Le réseau demande à ce que la réflexion soit la même pour le premier et le second degré. En effet, certains craignent qu'une avancée du concours en fin de L3 entraîne un raccourcissement de la formation pour le premier degré. "Ce serait une régression terrible qu'on forme à trois années d'études", selon Elsa Lang Ripert, vice-présidente en charge du pilotage.

Vers des parcours dès la licence plus lisible vers le master MEEF ?

Le but de ce parcours progressif est d'éviter de perdre en cours de route des étudiants intéressés par l'enseignement, en rendant le parcours plus lisible et ce, dès la sortie du bac.

À Lyon, "on n'a pas de licence identifiée menant au master MEEF, témoigne ainsi Pierre Chareyron. Sur les salons d'orientation, on conseille aux lycéens de se renseigner auprès des universités pour choisir une licence, et de revenir nous voir ensuite, car on ne s'occupe que du master."

À l'inverse, illustre Elsa Lang Ripert, le master MEEF premier degré de Nevers avait "du mal à attirer. L'Inspé Bourgogne a monté une licence 'éducation formation enseignement et culture', également proposée à Dijon.

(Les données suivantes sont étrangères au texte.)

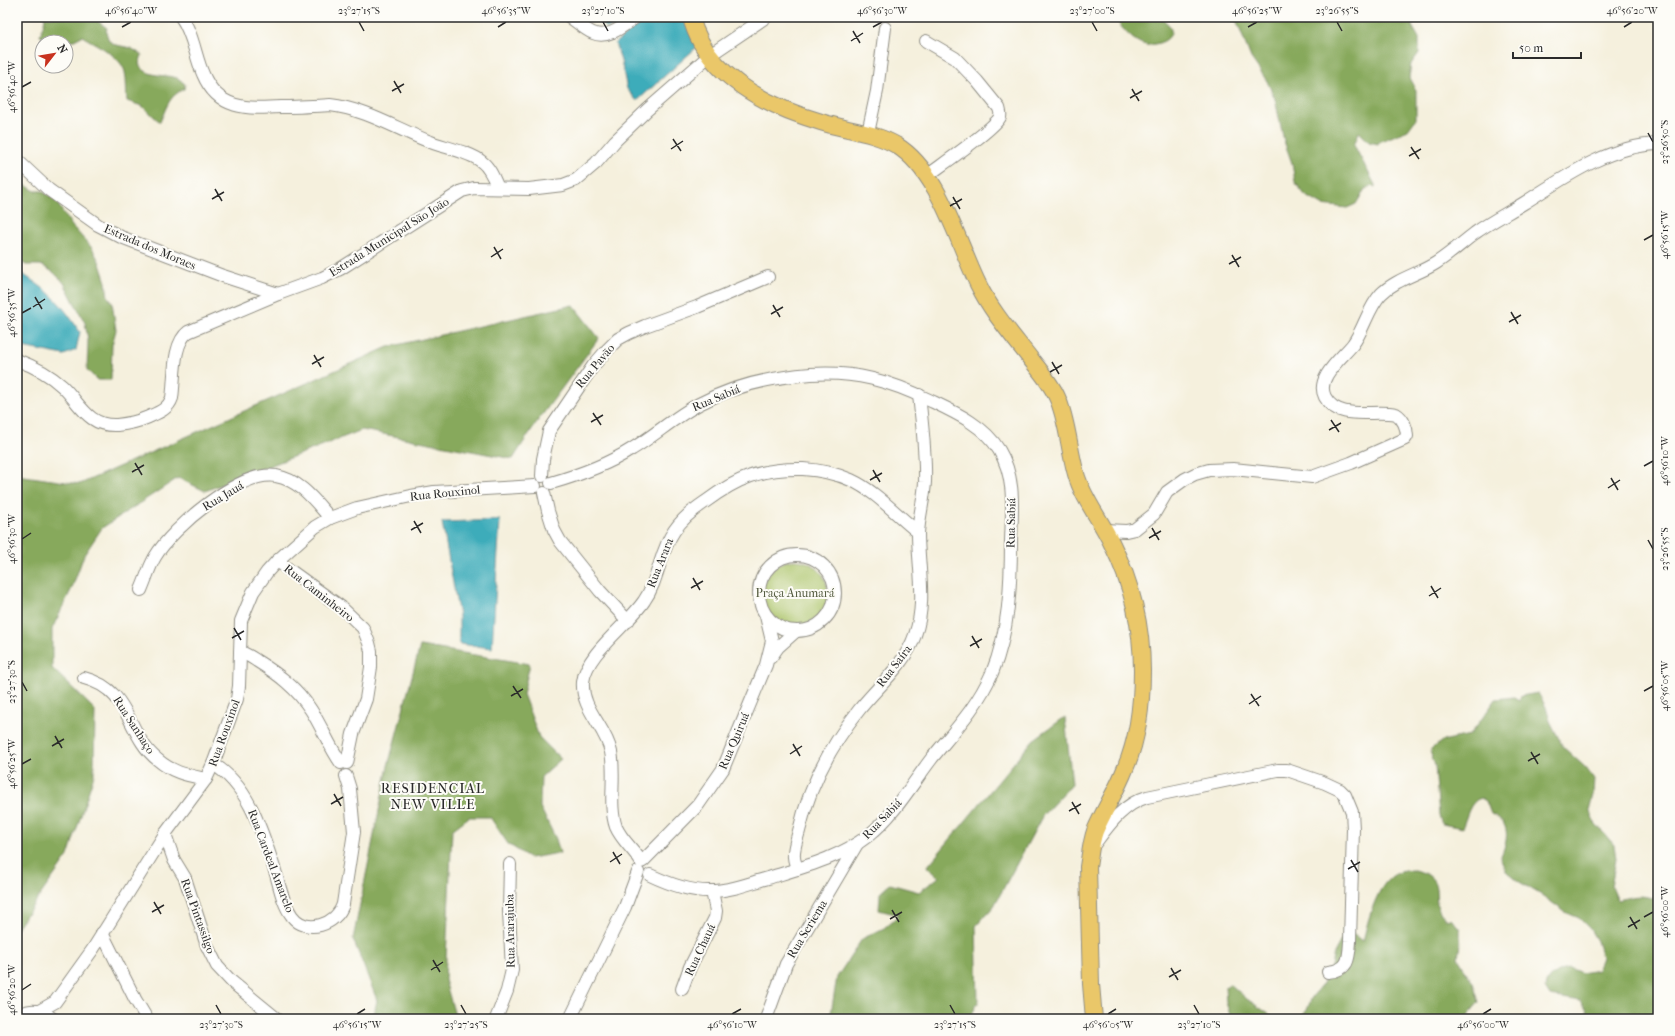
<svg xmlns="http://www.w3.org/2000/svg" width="1675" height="1036" font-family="'IM FELL French Canon',serif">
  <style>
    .green { fill: #aac368; stroke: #6a774a }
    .forest { fill: #87a95c; stroke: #596a44 }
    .water { fill: #3dacba; stroke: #346c72 }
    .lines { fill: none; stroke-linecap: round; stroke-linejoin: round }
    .minor-casing { stroke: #908e84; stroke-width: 14 }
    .major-casing { stroke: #908e84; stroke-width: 18 }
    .minor { stroke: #fff; stroke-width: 12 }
    .major { stroke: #eac769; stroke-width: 16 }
    .ticks { fill: none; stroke: #2b2b2b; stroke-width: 1.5 }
    .labels { text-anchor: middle; stroke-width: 4; stroke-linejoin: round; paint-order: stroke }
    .street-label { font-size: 12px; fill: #2b2b2b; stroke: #fdfcf7 }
    .park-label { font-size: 12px; fill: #51593d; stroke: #fdfcf7 }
    .quarter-label { font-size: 14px; letter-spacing: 1px; fill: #2b2b2b; stroke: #fdfcf7 }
    .neatline { fill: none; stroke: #2b2b2b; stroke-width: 1.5 }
    .ticks-label { font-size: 10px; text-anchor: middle; fill: #2b2b2b }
  </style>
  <rect width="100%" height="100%" fill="#fdfcf7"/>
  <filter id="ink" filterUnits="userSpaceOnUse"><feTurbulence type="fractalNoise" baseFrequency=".025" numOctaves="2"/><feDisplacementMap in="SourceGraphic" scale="8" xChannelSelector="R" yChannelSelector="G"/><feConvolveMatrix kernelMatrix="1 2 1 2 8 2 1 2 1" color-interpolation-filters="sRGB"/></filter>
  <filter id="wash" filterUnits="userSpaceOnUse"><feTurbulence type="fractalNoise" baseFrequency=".012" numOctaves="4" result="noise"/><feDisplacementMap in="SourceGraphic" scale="16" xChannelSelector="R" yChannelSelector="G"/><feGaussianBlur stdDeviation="0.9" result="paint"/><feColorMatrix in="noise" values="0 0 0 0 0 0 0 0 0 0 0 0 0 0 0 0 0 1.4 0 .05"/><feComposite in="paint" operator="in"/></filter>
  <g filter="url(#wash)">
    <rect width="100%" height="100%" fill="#f5f0dd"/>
    <circle class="green" cx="795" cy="593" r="33"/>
    <g class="forest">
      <path d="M 44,17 L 92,17 L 107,28 L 106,32 L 109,41 L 116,45 L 131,48 L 142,55 L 139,64 C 146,78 165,74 177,78 C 180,79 182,82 185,84 L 184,89 C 168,97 167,107 160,122 L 142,106 L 127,101 C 126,92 127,80 125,72 C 121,56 95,44 82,36 L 66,44 L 66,42 L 53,42 L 40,36 L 45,19 Z"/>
      <path d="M 1114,17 L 1158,17 C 1177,26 1175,40 1155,44 C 1152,44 1148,46 1146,45 C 1132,42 1121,27 1114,17 Z"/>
      <path d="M 1232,17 L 1412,17 L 1412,26 L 1419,38 L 1419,53 L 1411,64 L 1409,78 L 1416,90 L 1416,119 L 1408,130 L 1379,142 L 1378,144 L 1369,142 L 1359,132 L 1354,145 L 1375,185 L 1375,187 L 1372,186 L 1365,189 L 1356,204 L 1347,208 L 1322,205 L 1305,195 L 1295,182 L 1292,163 L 1284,141 L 1275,99 L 1267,81 L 1251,58 L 1237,22 Z"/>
      <path d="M 17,180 L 35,191 L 42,191 L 55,200 L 72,226 L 92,248 L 99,261 L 106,282 L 108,297 L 112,302 L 116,330 L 112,345 L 111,380 L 97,380 L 87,370 L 88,340 L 85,323 L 64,283 L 53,272 L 41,265 L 26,265 L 17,260 Z"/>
      <path d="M 573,305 L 599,338 L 534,426 L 513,459 L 362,430 L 205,491 L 178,478 L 102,528 L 84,555 L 72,588 L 52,629 L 52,668 L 95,710 L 94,775 L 68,856 L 17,928 L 17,475 L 80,484 L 388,347 Z"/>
      <path d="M 420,646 L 530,664 L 523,694 L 539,737 L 561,759 L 541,777 L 540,807 L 556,839 L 560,853 L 530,858 L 508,844 L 490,817 L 469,817 L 452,830 L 445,980 L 456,1019 L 373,1019 L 377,1000 L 353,939 L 388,766 Z"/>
      <path d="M 1538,693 L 1546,707 L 1550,721 L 1563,747 L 1586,768 L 1594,779 L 1593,795 L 1589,810 L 1595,823 L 1614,845 L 1616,859 L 1611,886 L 1617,900 C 1634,896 1641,894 1658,900 L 1658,1018 L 1650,1014 L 1645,1019 L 1587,1019 L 1588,1016 L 1586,1008 L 1581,1001 L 1550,996 L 1545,988 C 1547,975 1557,973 1569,968 L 1582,973 L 1597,970 L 1602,957 L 1597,941 L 1590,929 L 1579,918 L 1565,912 L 1543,896 L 1518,881 L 1506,871 L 1500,858 C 1508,841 1512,822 1491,814 L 1486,801 L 1481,798 C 1469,801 1467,818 1462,828 L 1442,824 L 1439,816 L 1435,766 L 1430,751 L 1431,749 L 1442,741 L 1470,735 L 1496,699 L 1514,697 L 1519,700 L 1521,696 Z"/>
      <path d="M 1065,717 L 1072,784 L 1043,815 L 994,906 L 976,926 L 978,1003 L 969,1019 L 830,1019 L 837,977 L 862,939 L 884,928 L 899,915 L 879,910 L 880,893 L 890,884 L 919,892 L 939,877 L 927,867 L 1033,740 Z"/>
      <path d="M 1414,870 C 1453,878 1423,903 1448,920 L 1451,918 L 1460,929 L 1460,944 L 1458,958 L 1473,983 L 1479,1002 L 1468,1015 L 1467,1019 L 1300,1019 L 1307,1010 L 1312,997 L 1322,985 L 1330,970 L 1334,953 L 1341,940 L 1344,940 L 1354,934 L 1363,941 C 1368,921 1377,881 1398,873 C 1403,871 1409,870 1414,870 Z"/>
      <path d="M 1230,984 L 1247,999 L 1276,1019 L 1232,1019 L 1226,1003 L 1225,987 Z"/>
    </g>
    <g class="water">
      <path d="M 591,17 L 631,17 L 607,28 Z"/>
      <path d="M 648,17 L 682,17 L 697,47 L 637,101 L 627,89 L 621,61 L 615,43 Z"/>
      <path d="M 17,271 C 48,289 61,302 80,332 L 76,350 L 64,355 L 17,346 Z"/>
      <path d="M 500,520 L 492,648 L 459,644 L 459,616 L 442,522 Z"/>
    </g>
  </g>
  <g filter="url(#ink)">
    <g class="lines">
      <defs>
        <g id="minor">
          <path d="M 181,17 C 193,33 195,56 203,74 C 218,110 247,109 281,107 C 297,107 313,106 330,105 C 365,109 395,128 428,141 C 442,147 471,152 482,162 C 490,168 494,179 498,188"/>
          <path d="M 570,17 C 577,22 585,30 593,33 C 608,40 624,25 636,17"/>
          <path d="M 926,41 L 955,58 L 977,81 L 999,108 C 1000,112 1001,114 1000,117 C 994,129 940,166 927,176"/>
          <path d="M 868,133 L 877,91 L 885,28"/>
          <path d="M 17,160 L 49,190 L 98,225 L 121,237 L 223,276 L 278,294"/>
          <path d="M 17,360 C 33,366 49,374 62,386 C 80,403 88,427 117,425 C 126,424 137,422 146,418 C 157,413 168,410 172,398 C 175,379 172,344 188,332 L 278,294 L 322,278 L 340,269 L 462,191 L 474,188 L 529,189 L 563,185 L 576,180 L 596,163 L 615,141 L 647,110 L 710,55 L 766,17"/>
          <path d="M 542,476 L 543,459 L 549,431 L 593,366 L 606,351 L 618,339 L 629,333 L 645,326 L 697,307 L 768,277"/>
          <path d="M 551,483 C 579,475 607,465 632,449 C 655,435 675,417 699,404 C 733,386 773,377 811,374 C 855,371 890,381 929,400 C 954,412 984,425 999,450 C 1016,478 1012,509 1011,541 C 1011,584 1009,632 992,673 C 977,707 955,730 932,758 C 912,784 895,814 869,835 C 840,858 804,867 768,878 C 750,883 731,891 712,891 C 691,892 669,884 650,875"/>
          <path d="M 544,493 L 548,511 L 554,530 L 560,541 L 600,591 L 628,621"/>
          <path d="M 1104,530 L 1126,531 L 1135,529 L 1154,514 L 1167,492 L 1185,479 L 1195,474 L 1209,470 L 1233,469 L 1312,477 L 1351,463 L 1405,439 L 1407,436 C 1407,428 1403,418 1396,414 C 1374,409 1338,422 1325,397 C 1315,378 1342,358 1353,344 C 1364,329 1368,308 1381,294 C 1396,279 1419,274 1436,263 C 1450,254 1462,243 1475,233 C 1490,222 1508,213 1524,203 C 1565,177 1608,146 1658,144"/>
          <circle cx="797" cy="593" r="38"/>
          <path d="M 277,561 L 341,607 L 363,628 L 369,643 L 371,651 L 371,667 L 366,699 L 353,734 L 347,763"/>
          <path d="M 141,590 C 146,579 149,567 155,557 C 172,528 241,469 276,476 C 300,480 315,501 330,518"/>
          <path d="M 240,652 C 247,654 251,657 257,661 C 278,674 297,688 311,710 C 322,727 329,746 341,763"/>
          <path d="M 771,657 L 778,647 L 796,631"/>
          <path d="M 84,678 C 132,690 126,735 158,760 C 173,773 187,775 206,779"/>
          <path d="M 213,764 C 250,786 263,835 276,874 C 280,888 283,904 292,916 C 306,935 337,925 343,904 L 354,832 L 350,789 L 346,776"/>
          <path d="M 165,834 L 174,860 L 185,878 L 207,946 L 217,966 L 232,982 L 277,1019"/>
          <path d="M 1093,846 C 1108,826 1123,804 1147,797 L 1278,770 L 1287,770 L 1325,783 L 1340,790 L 1345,795 L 1352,812 L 1353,829 L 1350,941 C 1349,959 1349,970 1328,972"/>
          <path d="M 643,861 L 698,805 L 723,769 L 766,665 L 772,641 L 766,616"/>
          <path d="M 641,862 C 634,849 622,841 616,827 C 608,804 616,776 611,752 C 606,727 581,709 583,682 C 586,653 628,625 644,601 C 659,580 659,553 674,531 C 682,519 693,510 705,502 C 737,478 762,468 803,469 C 819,470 835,473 851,480 C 877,492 896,515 918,532"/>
          <path d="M 797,869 C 796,865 794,861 794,857 C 793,849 797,839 799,831 C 809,787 831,745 859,710 C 878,686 905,665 915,635 C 927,602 918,567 918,533 C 919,517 924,499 925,482 C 926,453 922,424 919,395"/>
          <path d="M 102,933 L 135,999 L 147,1019"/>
          <path d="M 682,989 L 690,967 L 715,918 L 716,911 L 712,891"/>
          <path d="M 39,1011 L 55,1002 L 93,949 L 165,834 L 206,779 L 213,764 L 237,699 L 239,686 L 241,621 L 253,592 L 267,572 L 277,561 L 315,527 L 330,518 L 357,508 L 411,496 L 434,492 L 535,486"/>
          <path d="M 17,1016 C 30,1008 42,1010 53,1019"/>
          <path d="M 496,1019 L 507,991 L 512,970 L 509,911 L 510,864"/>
          <path d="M 570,1019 L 625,907 L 638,872"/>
          <path d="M 766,1019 L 786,964 L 857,844"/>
        </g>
        <path id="major" d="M 691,17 C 706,76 767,106 821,122 C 846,130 873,132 896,145 C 939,171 957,241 978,284 C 992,313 1014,337 1033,362 C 1042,373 1051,384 1057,397 C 1067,418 1069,450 1076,474 C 1083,499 1101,520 1112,544 C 1132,584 1142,626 1142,671 C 1142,704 1138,739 1125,769 C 1117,790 1104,810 1095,831 C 1091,842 1090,855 1088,867 L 1091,984 L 1094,1019"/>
      </defs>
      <use href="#minor" class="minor-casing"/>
      <use href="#major" class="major-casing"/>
      <use href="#minor" class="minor"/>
      <use href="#major" class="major"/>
    </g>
  </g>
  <path class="ticks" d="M 359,22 L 364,31M 603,22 L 608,31M 1092,22 L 1097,31M 1337,22 L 1342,31M 122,27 L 131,22M 498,27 L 506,22M 873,27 L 882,22M 1248,27 L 1257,22M 1624,27 L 1632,22M 853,31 L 860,43M 851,41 L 863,33M 394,81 L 401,93M 22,87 L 31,82M 1132,89 L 1139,101M 392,91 L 404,84M 1130,98 L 1142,91M 1648,133 L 1653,142M 673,139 L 681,151M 1411,147 L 1419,159M 671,149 L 683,141M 1409,156 L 1421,149M 215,189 L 222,201M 953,197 L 960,209M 212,199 L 224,192M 950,206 L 962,199M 1644,240 L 1653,235M 494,247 L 501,259M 1232,255 L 1239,267M 491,257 L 503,249M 1229,264 L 1241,257M 35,297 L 42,309M 773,305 L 780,317M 33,307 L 45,299M 1511,312 L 1518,324M 22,313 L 31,308M 771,314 L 783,307M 1509,322 L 1521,315M 314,355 L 321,367M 1052,362 L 1059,374M 312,364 L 324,357M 1050,372 L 1062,365M 593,413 L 601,425M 1331,420 L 1339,432M 591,422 L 603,415M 1329,430 L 1341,423M 135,463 L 142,475M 1644,466 L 1653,461M 873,470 L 880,482M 132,472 L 144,465M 1611,478 L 1618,490M 870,480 L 882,473M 1608,488 L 1620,480M 414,521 L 421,533M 1152,528 L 1159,540M 411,530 L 423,523M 1149,538 L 1161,531M 22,539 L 31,533M 1648,540 L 1653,549M 693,578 L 700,590M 1431,586 L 1438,598M 691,588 L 703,581M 1429,596 L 1441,588M 234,628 L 241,640M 972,636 L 979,648M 232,638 L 244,631M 970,646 L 982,639M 22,682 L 27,691M 513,686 L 521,698M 1644,691 L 1653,686M 1251,694 L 1259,706M 511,696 L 523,689M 1249,704 L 1261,696M 55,736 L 62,748M 793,744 L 800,756M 52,746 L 64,739M 1531,752 L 1538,764M 790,754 L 802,746M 1528,761 L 1540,754M 22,764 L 31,759M 334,794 L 341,806M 1072,802 L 1079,814M 331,804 L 343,797M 1069,811 L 1081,804M 613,852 L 620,864M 1351,860 L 1358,872M 610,862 L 622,854M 1348,869 L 1360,862M 154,902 L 161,914M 892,910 L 899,922M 152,912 L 164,905M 1630,917 L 1637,929M 1644,917 L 1653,912M 890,919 L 902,912M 1628,927 L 1640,920M 433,960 L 440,972M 1171,968 L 1178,980M 431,970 L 443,962M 1169,977 L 1181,970M 22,990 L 31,984M 216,1005 L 221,1014M 461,1005 L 466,1014M 950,1005 L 955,1014M 1194,1005 L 1199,1014M 357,1014 L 365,1009M 732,1014 L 741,1009M 1108,1014 L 1116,1009M 1483,1014 L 1491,1009"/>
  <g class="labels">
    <g class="street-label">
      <text transform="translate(389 237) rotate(-32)" y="4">Estrada Municipal São João</text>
      <text transform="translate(150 247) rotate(23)" y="4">Estrada dos Moraes</text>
      <text transform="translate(595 366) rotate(-50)" y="4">Rua Pavão</text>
      <text transform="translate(716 398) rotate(-23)" y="4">Rua Sabiá</text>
      <text transform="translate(445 493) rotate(-6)" y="4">Rua Rouxinol</text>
      <text transform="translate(223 496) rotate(-31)" y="4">Rua Jauá</text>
      <text transform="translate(1011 523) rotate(-89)" y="4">Rua Sabiá</text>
      <text transform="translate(660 563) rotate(-68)" y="4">Rua Arara</text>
      <text transform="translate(319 593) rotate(38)" y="4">Rua Caminheiro</text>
      <text transform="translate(894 666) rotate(-53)" y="4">Rua Saíra</text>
      <text transform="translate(134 725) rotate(57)" y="4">Rua Sanhaço</text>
      <text transform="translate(224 733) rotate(-70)" y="4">Rua Rouxinol</text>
      <text transform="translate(734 741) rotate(-67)" y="4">Rua Quiruá</text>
      <text transform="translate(882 819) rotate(-46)" y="4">Rua Sabiá</text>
      <text transform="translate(271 861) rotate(69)" y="4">Rua Cardeal Amarelo</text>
      <text transform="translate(198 916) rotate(70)" y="4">Rua Pintassilgo</text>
      <text transform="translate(807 929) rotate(-59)" y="4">Rua Seriema</text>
      <text transform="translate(510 931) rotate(-91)" y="4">Rua Ararajuba</text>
      <text transform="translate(700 950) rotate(-65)" y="4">Rua Chauá</text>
    </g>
    <g class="park-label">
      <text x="795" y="597">Praça Anumará</text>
    </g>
    <g class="quarter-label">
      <text x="433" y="793">RESIDENCIAL<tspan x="433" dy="16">NEW VILLE</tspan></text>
    </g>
  </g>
  <rect width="1675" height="1036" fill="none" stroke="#fdfcf7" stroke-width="44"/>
  <g transform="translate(54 54) rotate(59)"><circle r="19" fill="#fdfcf7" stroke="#a9a8a5"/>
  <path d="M0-3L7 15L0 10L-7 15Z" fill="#c8321e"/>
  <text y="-6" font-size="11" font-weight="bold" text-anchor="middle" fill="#2b2b2b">N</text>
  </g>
  <path d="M1513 52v6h68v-6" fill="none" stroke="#2b2b2b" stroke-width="2"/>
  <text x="1519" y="52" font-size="12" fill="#2b2b2b" stroke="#fdfcf7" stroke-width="3" paint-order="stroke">50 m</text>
  <rect x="22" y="22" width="1631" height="992" class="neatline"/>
  <g class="ticks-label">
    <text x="131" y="14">46°56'40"W</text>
    <text x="359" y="14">23°27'15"S</text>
    <text x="506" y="14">46°56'35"W</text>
    <text x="603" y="14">23°27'10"S</text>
    <text x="882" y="14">46°56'30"W</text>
    <text x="1092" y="14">23°27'00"S</text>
    <text x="1257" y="14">46°56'25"W</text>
    <text x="1337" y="14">23°26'55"S</text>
    <text x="1632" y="14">46°56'20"W</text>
    <text transform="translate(11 87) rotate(-90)" y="4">46°56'40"W</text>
    <text transform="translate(1664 142) rotate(-90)" y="4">23°26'50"S</text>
    <text transform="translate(1664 235) rotate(-90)" y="4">46°56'15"W</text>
    <text transform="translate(11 313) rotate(-90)" y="4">46°56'35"W</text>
    <text transform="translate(1664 461) rotate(-90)" y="4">46°56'10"W</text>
    <text transform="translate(11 539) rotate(-90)" y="4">46°56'30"W</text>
    <text transform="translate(1664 549) rotate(-90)" y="4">23°26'55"S</text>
    <text transform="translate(11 682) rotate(-90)" y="4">23°27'30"S</text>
    <text transform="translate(1664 686) rotate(-90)" y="4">46°56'05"W</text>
    <text transform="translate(11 764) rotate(-90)" y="4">46°56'25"W</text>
    <text transform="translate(1664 912) rotate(-90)" y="4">46°56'00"W</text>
    <text transform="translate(11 990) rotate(-90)" y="4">46°56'20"W</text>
    <text x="221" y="1028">23°27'30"S</text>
    <text x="357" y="1028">46°56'15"W</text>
    <text x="466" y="1028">23°27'25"S</text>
    <text x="732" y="1028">46°56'10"W</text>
    <text x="955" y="1028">23°27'15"S</text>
    <text x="1108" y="1028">46°56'05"W</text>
    <text x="1199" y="1028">23°27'10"S</text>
    <text x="1483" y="1028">46°56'00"W</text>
  </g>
</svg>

Depuis, nous avons fait le plein avec un fort taux de pression sur Parcoursup et plus aucune difficulté à recruter en M1 à Nevers."

Un impact limité sur le master MEEF

Les Inspé n'envisagent pas de modification majeure du Master MEEF, qui selon eux a "abouti". Mais si le concours est déplacé en L3, alors "il faudra probablement des ajustements, car le master actuel comporte une préparation importante du concours", souligne Alain Frugière.

Le nombre d'étudiants inscrits en Inspé en baisse

Les inscriptions en M1 MEEF "sont à la baisse, avec une baisse de 5% dans le premier degré et de 8% dans le second degré", explique Nathalie Catellani, vice-présidente de la recherche et directrice de l'Inspé Picardie.

Un recul qui s'expliquerait par la diminution générale des inscriptions à l'université (-3,4% sur l'ensemble des cursus), elle-même liée à la baisse démographique et à une difficulté "qui reste à confirmer" à s'inscrire sur la plateforme MonMaster. Là encore, la baisse reste concentrée sur "une poignée d'Inspé, comme Versailles et Créteil".